This is our user-facing front end, a Microsoft Form that will allow users to self-report suspicious activity.
Form submissions are fed into a logic app that will direct the data to Log Analytics.
A function was written in KQL to translate raw data from form submissions into readable metrics.
An analytic rule will create incident tickets when a user describes their experience as having a High or Critical level of severity.
A workbook was designed to query submission information from the last thirty days and display it in a graphic format.
The workbook can be configured to display information graphically to provide administrators with an easy-to-read front end.
Working within the military, our developers have experienced IT obstacles and deficiencies from first hand experience in the user process.

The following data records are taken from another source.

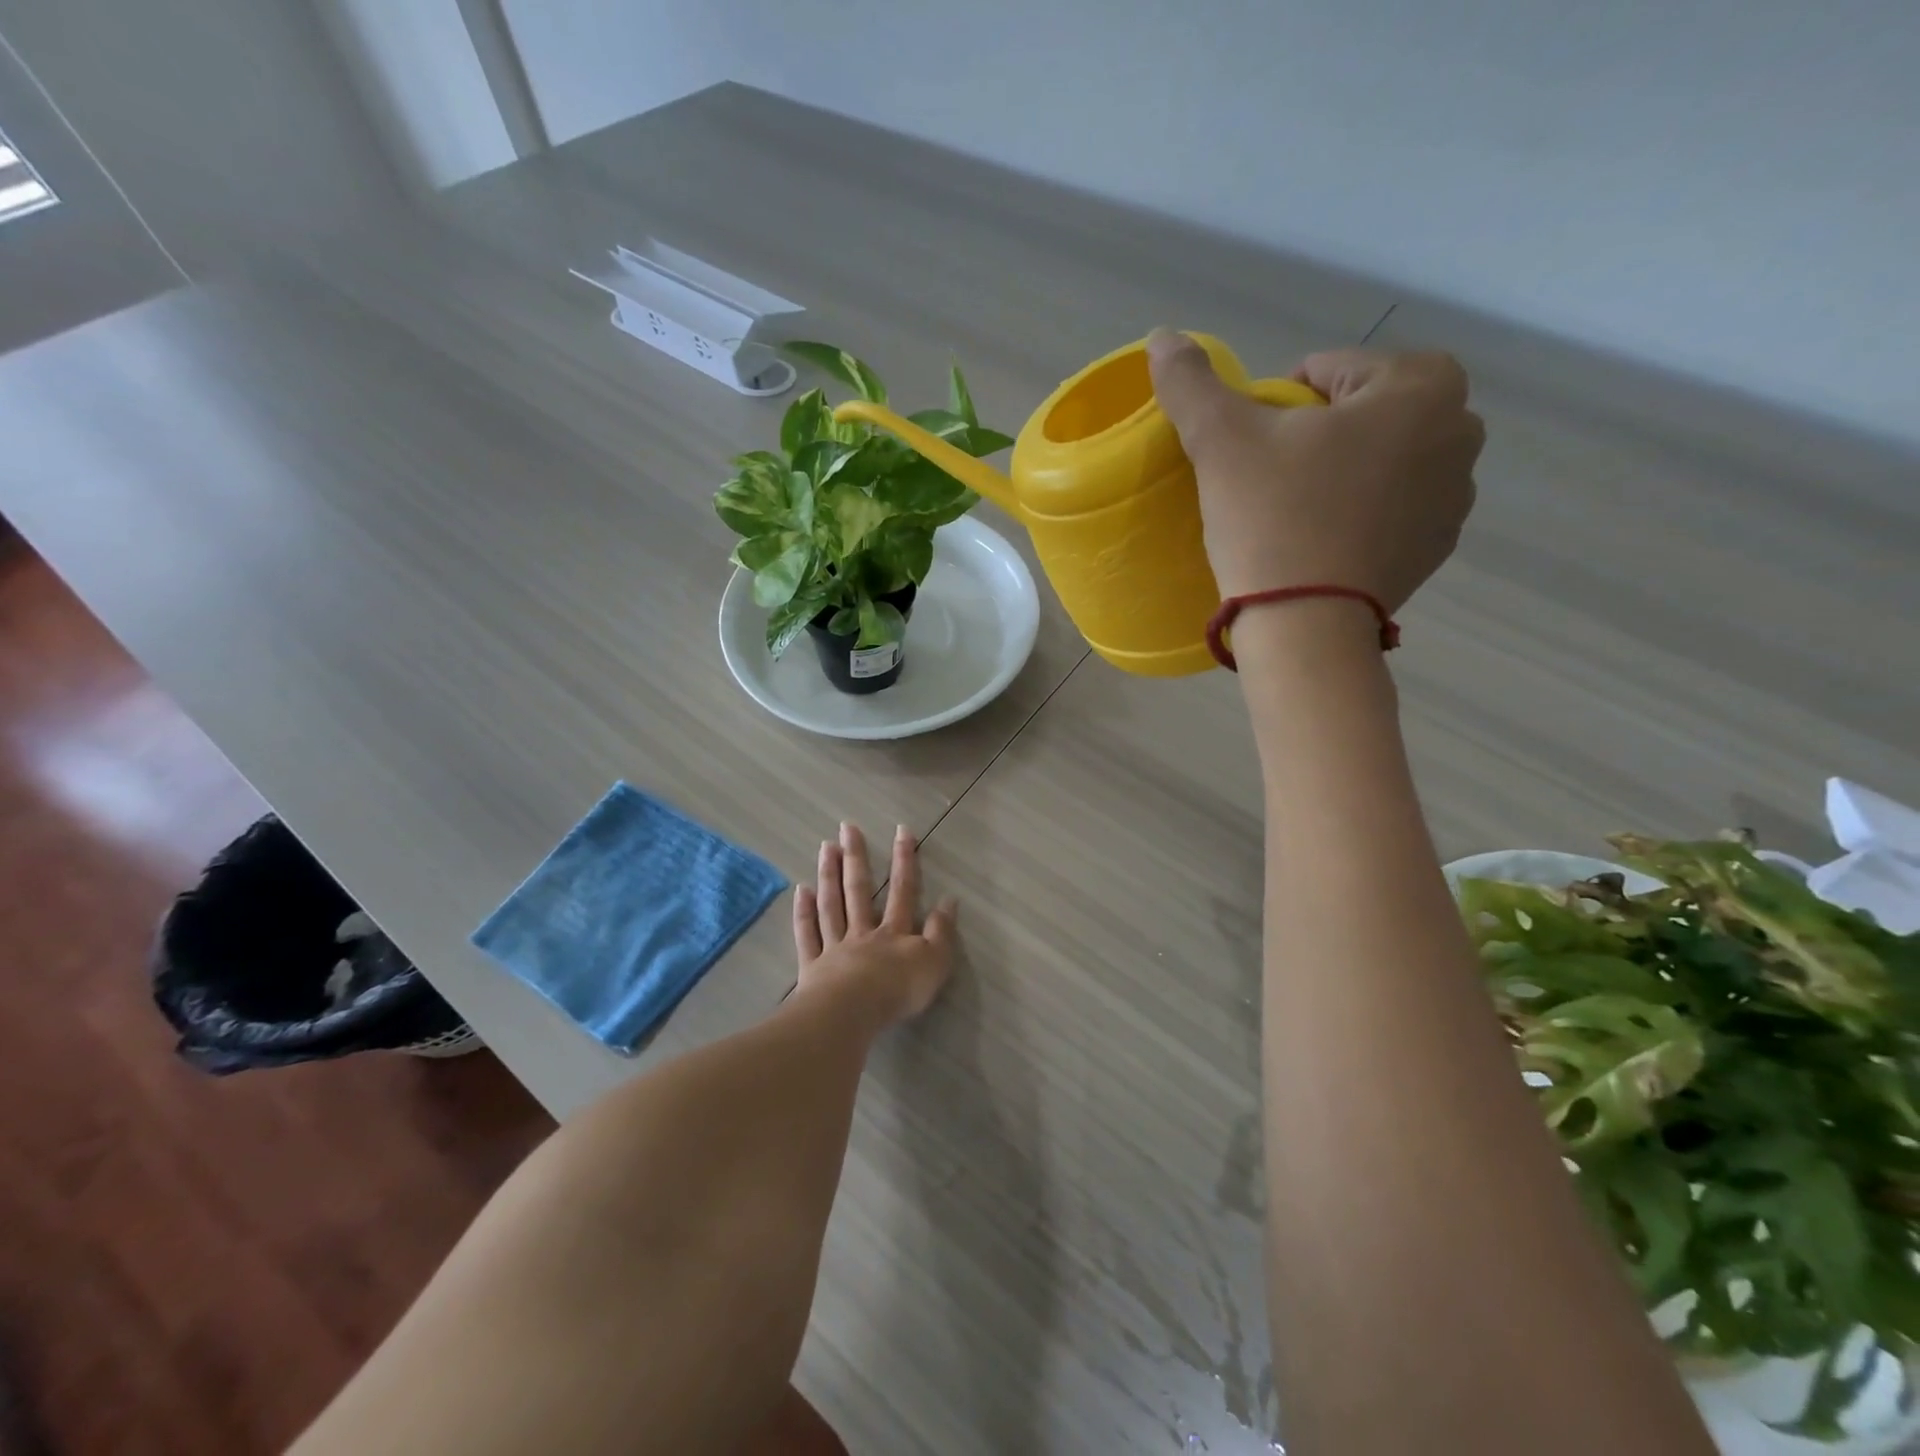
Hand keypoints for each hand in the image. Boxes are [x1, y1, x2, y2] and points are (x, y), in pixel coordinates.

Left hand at [793, 822, 956, 1027]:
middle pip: (859, 889)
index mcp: (894, 932)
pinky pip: (808, 934)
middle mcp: (863, 932)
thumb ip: (942, 931)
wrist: (853, 1013)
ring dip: (829, 875)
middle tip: (847, 827)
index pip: (903, 890)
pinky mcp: (813, 966)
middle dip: (856, 856)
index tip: (902, 830)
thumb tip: (949, 899)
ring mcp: (835, 946)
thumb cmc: (898, 990)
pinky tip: (801, 890)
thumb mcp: (935, 962)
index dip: (904, 860)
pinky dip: (804, 912)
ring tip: (826, 847)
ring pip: (831, 905)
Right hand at [1146, 332, 1484, 610]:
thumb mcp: (1222, 440)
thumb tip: (1162, 337)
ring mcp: (1456, 496)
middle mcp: (1460, 431)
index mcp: (1421, 385)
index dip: (1281, 403)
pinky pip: (1392, 510)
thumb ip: (1193, 384)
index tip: (1255, 447)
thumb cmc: (1272, 516)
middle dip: (1320, 434)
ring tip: (1294, 513)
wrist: (1305, 624)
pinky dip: (1360, 514)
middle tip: (1272, 477)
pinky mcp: (1437, 548)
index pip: (1332, 370)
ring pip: (1381, 461)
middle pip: (1364, 413)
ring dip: (1343, 472)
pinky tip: (1320, 543)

Whenever large enterprise environments are implemented, the end user becomes obfuscated; we hope to eliminate that disconnection through the use of Microsoft Forms and Azure. Our team within the Microsoft Software and Systems Academy have created a self-reporting system for end users in an Azure environment.
What it does
When an end user feels there is something not quite right with their Information Security experience, they can self-report and request response from a team that is listening to their feedback. This data is fed into Azure Sentinel to create incident tickets and display statistics for administrator review.
How we built it
Before Azure Sentinel, our first task was to create a Microsoft Form wherein users could detail their concerns and experiences to include requesting contact with the information security team. This organizationally available Form will then feed responses into our Azure Sentinel analytics space to include a tracking system and Workbook for critical incidents and response requests for individual users.
Challenges we ran into
Creating workbooks and logic apps are sometimes restricted to organizational accounts. This restriction may prohibit outside users from implementing the solution.

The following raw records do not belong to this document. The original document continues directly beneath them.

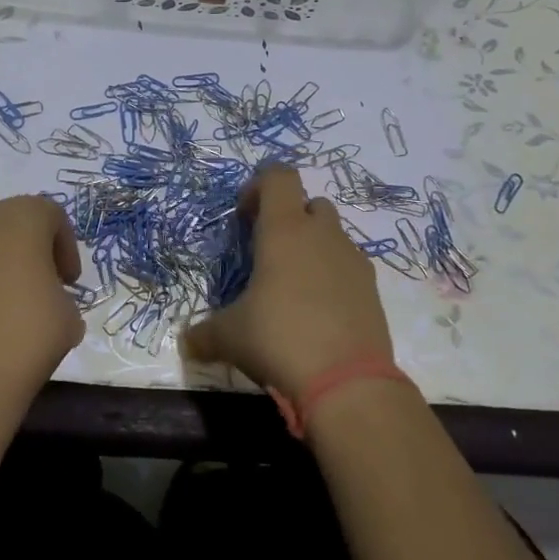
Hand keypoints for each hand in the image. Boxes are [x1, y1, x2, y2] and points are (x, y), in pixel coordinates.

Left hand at [0, 196, 84, 405]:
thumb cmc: (25, 337)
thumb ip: (61, 294)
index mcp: (23, 218)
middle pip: (15, 220)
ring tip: (9, 298)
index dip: (66, 246)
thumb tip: (46, 301)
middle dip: (33, 246)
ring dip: (0, 259)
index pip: (52, 216)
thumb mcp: (69, 316)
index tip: (69, 281)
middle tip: (44, 283)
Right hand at [181, 165, 394, 399]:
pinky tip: (317, 311)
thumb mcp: (230, 337)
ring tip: (292, 287)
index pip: (279, 176)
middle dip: (289, 218)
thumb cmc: (279, 340)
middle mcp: (322, 235)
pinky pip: (349, 266)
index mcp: (285, 230)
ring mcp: (352, 260)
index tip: (243, 216)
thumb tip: (186, 342)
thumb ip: (204, 334)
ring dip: (312, 247)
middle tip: (267, 252)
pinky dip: (333, 276)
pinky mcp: (372, 289)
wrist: (347, 382)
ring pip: (332, 234)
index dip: (259, 186)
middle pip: (309, 203)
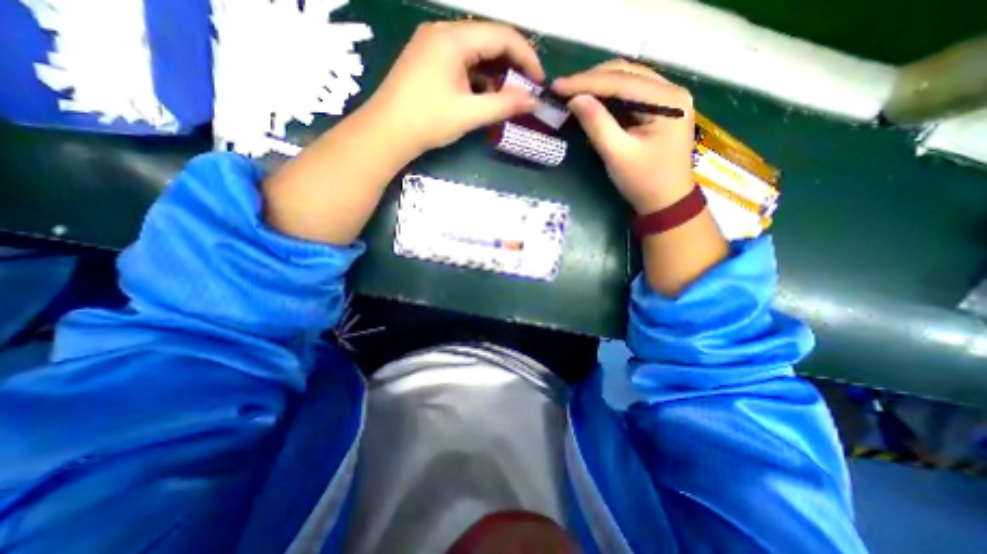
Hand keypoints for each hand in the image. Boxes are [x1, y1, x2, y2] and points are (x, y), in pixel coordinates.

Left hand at [363, 19, 546, 154]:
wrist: (386, 133)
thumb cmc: (428, 121)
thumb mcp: (470, 114)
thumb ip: (504, 105)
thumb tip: (533, 101)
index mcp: (454, 38)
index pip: (502, 35)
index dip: (527, 56)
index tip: (540, 81)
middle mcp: (442, 33)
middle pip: (489, 40)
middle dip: (512, 65)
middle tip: (526, 90)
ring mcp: (432, 45)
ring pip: (475, 52)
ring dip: (495, 72)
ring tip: (508, 96)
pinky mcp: (427, 60)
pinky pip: (461, 61)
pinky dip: (478, 76)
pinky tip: (485, 94)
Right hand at [551, 60, 696, 212]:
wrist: (666, 202)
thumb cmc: (644, 181)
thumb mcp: (617, 155)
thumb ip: (597, 124)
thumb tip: (575, 99)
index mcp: (667, 99)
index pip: (621, 80)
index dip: (585, 82)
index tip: (557, 86)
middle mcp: (670, 90)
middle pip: (626, 73)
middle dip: (591, 80)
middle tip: (562, 89)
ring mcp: (666, 98)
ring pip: (627, 80)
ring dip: (598, 86)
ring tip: (572, 93)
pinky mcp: (658, 109)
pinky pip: (629, 95)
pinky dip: (607, 97)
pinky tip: (591, 102)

Accomplishments that we're proud of
I am proud of my teammates endeavoring to put forth their individual competencies to learn more about Incident Creation Rules, KQL Queries, and Workbook creation. We decided that incidents should be created based on certain criteria from our responses, and created an incident query line based on analytic rules.
What We learned
KQL is a language that we learned together in order streamline our solution; after multiple conferences to create a more readable environment for our solution platform, we were finally able to navigate the language with fluency.
What's next for our Customer Incident Report Solution
Our next step is to create a domain environment to test individual user response against assignment of incident tickets.